_Given instruction A:_ In the article about tradies' morning coordination hour, how many minutes do most trade business owners spend each morning coordinating their team?
_Given instruction B:_ Continue the article about tradies' morning coordination hour from the point where it stops.

_Document passage:_
━━━
The Front Desk
Field Service6 min read

The Morning Phone Call That's Costing Australian Tradies an Hour a Day

Most trade business owners spend 45-90 minutes every morning coordinating their team. That time isn't billed, isn't tracked, and compounds every day of the year. Here's what it's actually costing.

10 May 2026

Ask a trade business owner what they do between 6:30 and 8:00am on a weekday and the answer is usually some variation of the same thing: returning calls, checking messages, calling staff to brief them on the day, calling customers to confirm times, figuring out who goes where.

This is the coordination hour. Most trade business owners have it. Almost none of them track it or cost it. They accept it as part of running a business.

When you cost it, it changes.
━━━
_Source excerpt:_
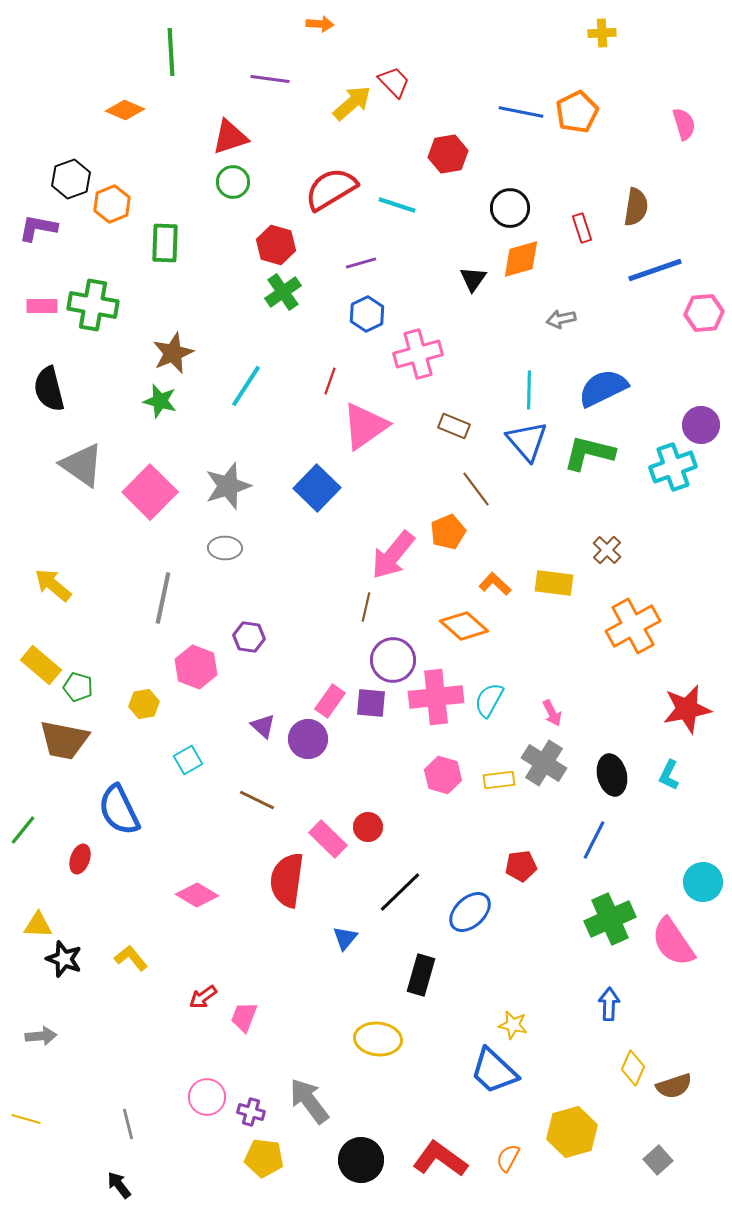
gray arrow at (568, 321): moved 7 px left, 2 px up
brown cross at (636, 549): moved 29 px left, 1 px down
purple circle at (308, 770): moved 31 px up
━━━
_Exercise result A:_ 45-90 minutes.

_Exercise result B:_
What happens in the coordination hour

The sequence for a typical plumbing business owner at 6:45am:

  • Check messages from overnight — two calls came in, one voicemail
  • Listen to the voicemail — urgent job in Coogee, customer wants someone today
  • Call Craig to brief him on his first job — no answer, try again in five minutes
  • Reply to a text from Dave asking which address is first
  • Call the Coogee customer back to confirm a time
  • Craig calls back — brief him on the Coogee job
  • Check whether the Randwick job from yesterday has been invoiced
  • Call Mike to confirm he has the parts for the morning job

It's 7:40am. The first job starts at 8am. The day hasn't begun and an hour of it is already spent.

The actual cost

The coordination hour isn't free. It's just charged to the wrong account.

An electrician billing at $110/hour who spends 75 minutes per day on coordination is absorbing $137 in unbillable time every day. Over a 240-day working year, that's $32,880 in time that doesn't appear on any invoice.

For business owners who track their time carefully, this number is usually surprising. The coordination hour feels like "just how things work." When it's translated into dollars, it starts to look like the most expensive thing the business does that nobody notices.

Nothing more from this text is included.